Which nuclear process involves splitting heavy nuclei and does NOT power stars?
Nuclear fission.
Outline the life cycle of a Sun-like star.
Nebula → Main Sequence → Red Giant → Planetary Nebula → White Dwarf.
Give the end states possible for a massive star after a supernova.
Neutron star or black hole.
Define a galaxy.
A vast system containing billions of stars, gas, dust, and dark matter bound by gravity.
Name the four main galaxy morphologies.
Spiral, barred spiral, elliptical, and irregular.
What type of galaxy is the Milky Way, and roughly how wide is it?
A barred spiral about 100,000 light-years across.
How long does the Sun take to orbit the Milky Way once?
Approximately 240 million years.
Roughly what share of the solar-system mass resides in the Sun?
About 99.9 %.
Which region between Mars and Jupiter contains millions of rocky bodies?
The asteroid belt.
Name the icy region beyond Neptune that is the source of short-period comets.
The Kuiper Belt.
What distant spherical shell of icy objects is thought to spawn long-period comets?
The Oort Cloud.
Differentiate meteoroid, meteor, and meteorite.
Meteoroid: small space rock; meteor: glowing streak as it burns in the atmosphere; meteorite: remnant that reaches Earth’s surface.
How long is one astronomical unit (AU) in kilometers?
About 150 million km—the mean distance from Earth to the Sun.
What term describes Earth’s farthest point from the Sun in its orbit?
Aphelion (~152 million km, around 3 July).
What is Earth’s closest orbital point to the Sun called?
Perihelion (~147 million km, around 3 January).
Define perigee and apogee concerning the Moon’s orbit.
Perigee: Moon’s closest approach to Earth; apogee: its farthest point.
What is prograde motion?
Forward or conventional direction of rotation/orbit (shared by most planets).
Which planets exhibit notable retrograde rotation?
Venus and Uranus.
Summarize the nebular hypothesis for solar-system origin.
The Sun and planets formed from a rotating cloud of gas and dust contracting under gravity.
What does the encounter hypothesis propose?

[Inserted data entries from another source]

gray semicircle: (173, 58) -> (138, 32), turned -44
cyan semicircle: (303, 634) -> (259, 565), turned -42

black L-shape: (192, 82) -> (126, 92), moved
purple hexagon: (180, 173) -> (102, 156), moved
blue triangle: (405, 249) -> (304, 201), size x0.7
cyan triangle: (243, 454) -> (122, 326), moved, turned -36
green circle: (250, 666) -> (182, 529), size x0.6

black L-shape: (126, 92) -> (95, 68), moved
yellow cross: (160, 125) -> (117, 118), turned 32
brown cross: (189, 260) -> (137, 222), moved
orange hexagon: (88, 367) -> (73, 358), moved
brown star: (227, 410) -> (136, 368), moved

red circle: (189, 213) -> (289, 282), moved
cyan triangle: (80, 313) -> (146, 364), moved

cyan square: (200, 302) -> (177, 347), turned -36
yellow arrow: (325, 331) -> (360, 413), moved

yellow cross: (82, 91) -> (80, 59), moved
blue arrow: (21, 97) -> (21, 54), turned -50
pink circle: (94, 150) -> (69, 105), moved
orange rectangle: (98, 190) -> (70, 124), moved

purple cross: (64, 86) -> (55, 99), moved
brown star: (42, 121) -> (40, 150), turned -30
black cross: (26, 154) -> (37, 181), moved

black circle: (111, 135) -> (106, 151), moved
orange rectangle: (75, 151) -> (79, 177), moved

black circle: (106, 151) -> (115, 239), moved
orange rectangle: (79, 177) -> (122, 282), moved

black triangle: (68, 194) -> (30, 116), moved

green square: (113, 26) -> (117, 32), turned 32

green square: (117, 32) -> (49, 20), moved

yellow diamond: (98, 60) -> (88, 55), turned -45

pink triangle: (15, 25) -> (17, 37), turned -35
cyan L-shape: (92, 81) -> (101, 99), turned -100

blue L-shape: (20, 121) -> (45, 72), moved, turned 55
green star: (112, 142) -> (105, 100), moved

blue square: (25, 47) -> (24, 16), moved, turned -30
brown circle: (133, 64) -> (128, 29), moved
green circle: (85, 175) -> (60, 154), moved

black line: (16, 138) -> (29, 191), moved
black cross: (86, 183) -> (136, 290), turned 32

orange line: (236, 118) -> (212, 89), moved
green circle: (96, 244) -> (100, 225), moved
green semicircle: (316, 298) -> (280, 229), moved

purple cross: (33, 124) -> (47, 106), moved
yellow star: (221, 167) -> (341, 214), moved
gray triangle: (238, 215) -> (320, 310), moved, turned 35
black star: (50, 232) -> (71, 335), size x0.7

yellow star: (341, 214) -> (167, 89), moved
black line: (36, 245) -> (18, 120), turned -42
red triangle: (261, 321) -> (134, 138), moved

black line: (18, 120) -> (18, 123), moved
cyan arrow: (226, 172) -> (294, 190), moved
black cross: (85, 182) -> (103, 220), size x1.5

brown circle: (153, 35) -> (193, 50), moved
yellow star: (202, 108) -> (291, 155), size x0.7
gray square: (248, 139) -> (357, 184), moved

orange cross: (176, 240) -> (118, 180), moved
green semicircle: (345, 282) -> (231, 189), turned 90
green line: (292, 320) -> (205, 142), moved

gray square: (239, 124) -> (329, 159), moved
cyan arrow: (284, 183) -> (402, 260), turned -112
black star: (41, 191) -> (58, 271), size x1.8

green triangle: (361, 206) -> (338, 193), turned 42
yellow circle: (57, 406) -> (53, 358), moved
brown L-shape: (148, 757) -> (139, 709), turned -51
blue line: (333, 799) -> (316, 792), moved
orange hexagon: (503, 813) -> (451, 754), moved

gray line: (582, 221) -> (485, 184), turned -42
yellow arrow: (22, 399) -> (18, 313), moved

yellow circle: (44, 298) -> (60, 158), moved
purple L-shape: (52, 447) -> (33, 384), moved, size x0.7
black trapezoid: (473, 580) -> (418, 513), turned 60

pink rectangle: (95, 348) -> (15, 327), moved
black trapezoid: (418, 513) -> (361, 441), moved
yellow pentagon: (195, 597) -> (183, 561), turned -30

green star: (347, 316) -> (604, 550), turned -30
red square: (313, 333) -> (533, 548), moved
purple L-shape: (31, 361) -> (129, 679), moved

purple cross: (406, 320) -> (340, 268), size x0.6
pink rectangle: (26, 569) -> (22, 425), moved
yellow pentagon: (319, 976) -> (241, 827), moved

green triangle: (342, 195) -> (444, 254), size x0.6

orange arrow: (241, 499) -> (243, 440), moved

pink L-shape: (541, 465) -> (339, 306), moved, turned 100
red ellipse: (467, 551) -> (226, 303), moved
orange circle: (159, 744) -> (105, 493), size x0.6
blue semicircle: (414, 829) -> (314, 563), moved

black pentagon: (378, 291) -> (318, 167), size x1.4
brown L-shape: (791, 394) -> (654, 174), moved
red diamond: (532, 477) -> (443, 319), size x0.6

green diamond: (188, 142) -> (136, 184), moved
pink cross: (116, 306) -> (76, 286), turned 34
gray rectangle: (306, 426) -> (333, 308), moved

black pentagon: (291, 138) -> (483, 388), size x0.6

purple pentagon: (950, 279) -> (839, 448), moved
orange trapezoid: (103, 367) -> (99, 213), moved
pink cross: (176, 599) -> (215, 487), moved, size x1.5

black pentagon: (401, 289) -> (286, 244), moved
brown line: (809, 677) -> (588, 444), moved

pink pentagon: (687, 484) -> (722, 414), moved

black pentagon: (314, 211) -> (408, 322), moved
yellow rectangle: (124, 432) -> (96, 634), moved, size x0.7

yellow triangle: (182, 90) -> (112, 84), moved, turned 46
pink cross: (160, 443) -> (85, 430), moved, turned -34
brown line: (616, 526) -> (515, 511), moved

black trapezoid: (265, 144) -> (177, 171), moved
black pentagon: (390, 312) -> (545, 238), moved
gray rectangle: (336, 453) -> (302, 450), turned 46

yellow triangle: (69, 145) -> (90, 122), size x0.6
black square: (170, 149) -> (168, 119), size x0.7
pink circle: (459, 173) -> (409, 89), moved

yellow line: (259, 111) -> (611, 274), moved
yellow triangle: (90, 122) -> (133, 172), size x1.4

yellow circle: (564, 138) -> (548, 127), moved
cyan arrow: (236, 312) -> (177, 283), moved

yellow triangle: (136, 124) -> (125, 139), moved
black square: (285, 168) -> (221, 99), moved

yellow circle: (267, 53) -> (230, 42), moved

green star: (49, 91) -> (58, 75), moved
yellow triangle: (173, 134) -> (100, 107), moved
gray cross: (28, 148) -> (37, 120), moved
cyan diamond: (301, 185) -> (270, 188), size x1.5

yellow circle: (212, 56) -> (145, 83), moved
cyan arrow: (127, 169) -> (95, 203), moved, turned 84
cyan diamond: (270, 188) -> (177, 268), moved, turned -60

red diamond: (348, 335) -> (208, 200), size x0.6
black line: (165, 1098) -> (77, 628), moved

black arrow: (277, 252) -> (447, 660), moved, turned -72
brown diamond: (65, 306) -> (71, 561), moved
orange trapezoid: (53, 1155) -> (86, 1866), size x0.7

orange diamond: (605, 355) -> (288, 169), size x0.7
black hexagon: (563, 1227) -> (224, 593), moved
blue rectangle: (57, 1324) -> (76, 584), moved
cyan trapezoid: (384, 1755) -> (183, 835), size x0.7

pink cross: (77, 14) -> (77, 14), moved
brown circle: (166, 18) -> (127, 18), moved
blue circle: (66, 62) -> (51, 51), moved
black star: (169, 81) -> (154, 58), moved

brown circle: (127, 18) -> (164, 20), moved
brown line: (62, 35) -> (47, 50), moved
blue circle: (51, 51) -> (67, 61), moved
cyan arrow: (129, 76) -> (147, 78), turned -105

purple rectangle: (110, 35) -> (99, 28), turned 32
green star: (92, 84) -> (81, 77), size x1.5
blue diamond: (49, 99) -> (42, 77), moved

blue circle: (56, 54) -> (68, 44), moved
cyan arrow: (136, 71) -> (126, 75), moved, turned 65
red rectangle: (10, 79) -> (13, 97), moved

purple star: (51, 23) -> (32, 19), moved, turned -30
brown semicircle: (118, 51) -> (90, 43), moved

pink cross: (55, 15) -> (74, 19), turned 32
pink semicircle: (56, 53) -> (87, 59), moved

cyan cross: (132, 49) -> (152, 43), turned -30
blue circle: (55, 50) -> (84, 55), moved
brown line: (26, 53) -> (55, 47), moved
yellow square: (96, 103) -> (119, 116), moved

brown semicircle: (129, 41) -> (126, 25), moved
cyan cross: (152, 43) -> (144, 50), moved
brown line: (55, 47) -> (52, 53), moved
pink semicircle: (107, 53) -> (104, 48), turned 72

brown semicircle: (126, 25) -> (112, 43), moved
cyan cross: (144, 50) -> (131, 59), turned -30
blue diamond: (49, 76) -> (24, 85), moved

A close pass by another star pulled material from the Sun, leading to planet formation.
Who advanced the planetesimal version of the encounter hypothesis in 1904?
Chamberlin and Moulton.
Which 1917 idea suggested tidal filaments condensed into planets after a near-collision?
Jeans’ tidal hypothesis.
Describe the Big Freeze scenario for the universe’s fate.
Cosmic expansion continues indefinitely; stars exhaust fuel; the universe becomes cold and dark.
What is the Big Rip?
Accelerated expansion eventually tears apart galaxies, stars, and even atoms.
Define the Big Crunch.
A hypothetical future in which expansion halts and the universe collapses back into a dense state.
What does the eternal inflation model predict?
Inflation never completely ends, spawning multiple (possibly infinite) bubble universes.
What is meant by an oscillating universe?
A cosmos that cyclically undergoes Big Bangs and Big Crunches.
Outline the plasma-universe theory.
Suggests that large-scale behavior is dominated by plasma and electromagnetic forces, denying a Big Bang origin.
What was the main claim of the steady-state cosmology?
The universe is unchanging in time, with matter continuously created to maintain constant density.